NYU Langone Health announced it has joined the Accelerating Medicines Partnership Autoimmune and Immune-Mediated Diseases (AMP AIM) program—a new research initiative from the National Institutes of Health (NIH)—as a leading research center focused on finding new targets and treatments for these often-debilitating diseases.
Supported by more than $58 million in public and private funding, AIM marks and expansion of the AMP effort launched in 2014, which aimed to uncover the molecular pathways of rheumatoid arthritis (RA) and systemic lupus erythematosus. With the new funding, research will now also include psoriatic disease and Sjögren’s syndrome.
Jill Buyon, M.D., the Sir Deryck and Lady Va Maughan Professor of Rheumatology in the Department of Medicine at NYU Longone will serve as contact principal investigator of the AMP AIM program’s lupus team. Jose U. Scher, MD, the Steere-Abramson Associate Professor of Medicine, will lead the program’s microbiome core and serve as co-PI of a psoriatic disease clinical team, and Peter M. Izmirly, MD, associate professor of medicine, will oversee a clinical site for the Sjögren’s syndrome team.
The AMP AIM program will pair rheumatologists, dermatologists, nephrologists, immunologists, and computational and systems biologists from NYU Langone and several other academic centers across the U.S. with the NIH, the U.S. Food and Drug Administration, pharmaceutical companies, and nonprofit organizations.
The AMP AIM program’s microbiome core, called Micro-TeACH (Microbiome Technology and Analytic Center Hub) and led by Scher is a NYC-based hub that will expand a decade-long collaboration with the Clemente Lab at the Icahn School of Medicine at Mount Sinai, and NYU Langone. It will incorporate intestinal, skin, and other tissue-related microbiome features to aid in the pathogenesis reconstruction for various autoimmune and immune mediated diseases.
The hub will help researchers interrogate the gut microbiome and its potential metabolic capacity to modulate anti-rheumatic drugs’ pharmacokinetics and response to therapy. In addition, the tools will enable an integration of the cutaneous and oral microbiome with tissue-derived spatial transcriptomics and single-cell technologies to better understand the triggers of inflammation and autoimmunity.
“The skin may have the code for who progresses, why, and how,” said Scher in a press release. “We want to find which cells that reside in the skin are being attracted—the term we use is homing—to the joints and produce and promote inflammation there. What’s in that code may help us adopt a desperately needed precision medicine approach.”

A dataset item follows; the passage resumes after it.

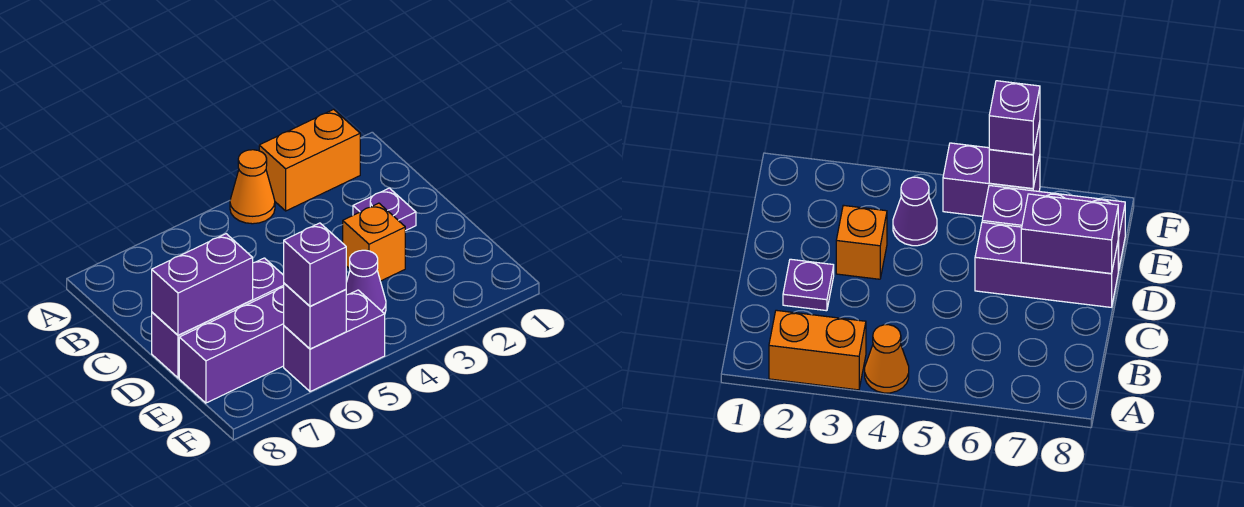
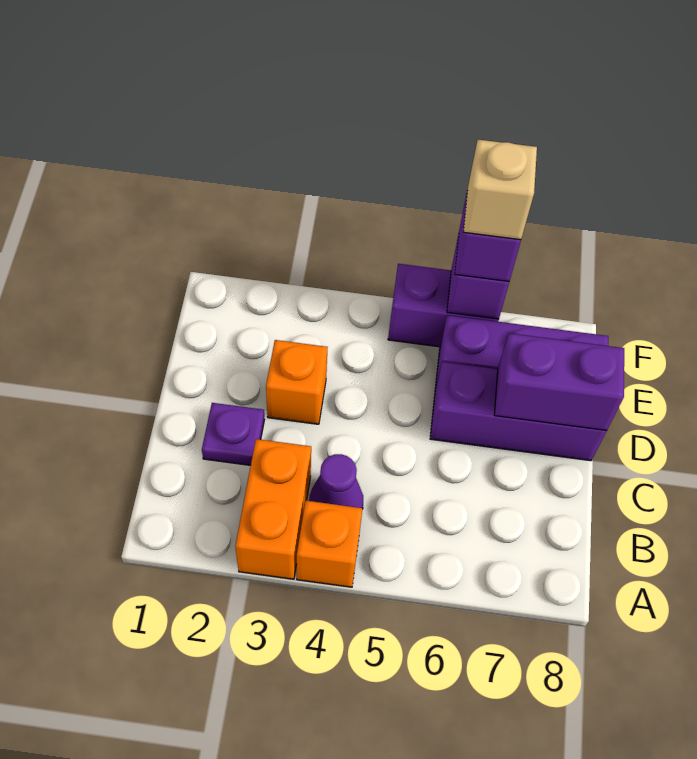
orange brick A2:A3 level 1 -> orange brick A3:B3 level 1
orange cone A4 level 1 -> orange brick A4 level 1
purple cone E4 level 1 -> purple cone B4 level 1
none -> tan brick F6 level 4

The psoriatic disease team co-lead by Scher is a coalition led by of dermatologists, rheumatologists, immunologists and epidemiologists from U of Rochester, Univ. of Michigan, UCSF and UPenn. Called ELLIPSS, (ELucidating the Landscape of Immunoendotypes in Psoriatic Skin and Synovium), patients with varying stages of psoriatic disease will undergo skin biopsies and joint synovium to help the researchers better understand the distinct functional and pathobiological mechanisms of the disease.
The new Sjögren’s effort has been dubbed STAMP for Sjögren’s Team for Accelerating Medicines Partnership and is led by Caroline Shiboski of the University of California, San Franscisco. Izmirly will join the team and recruit subjects from NYU Langone’s large outpatient practice, with a focus on those with lupus and Sjögren’s disease overlap.
“We have expertise in rheumatology, oral health, and ophthalmology, and will perform full recruitments of these subjects using the best practices established by the STAMP group,” Izmirly said in a statement. “By standardizing these protocols, we will be in a position to better understand the pathogenesis of SjD and the mechanisms of the disease’s progression, which will allow us to identify therapeutic targets and new biomarkers.”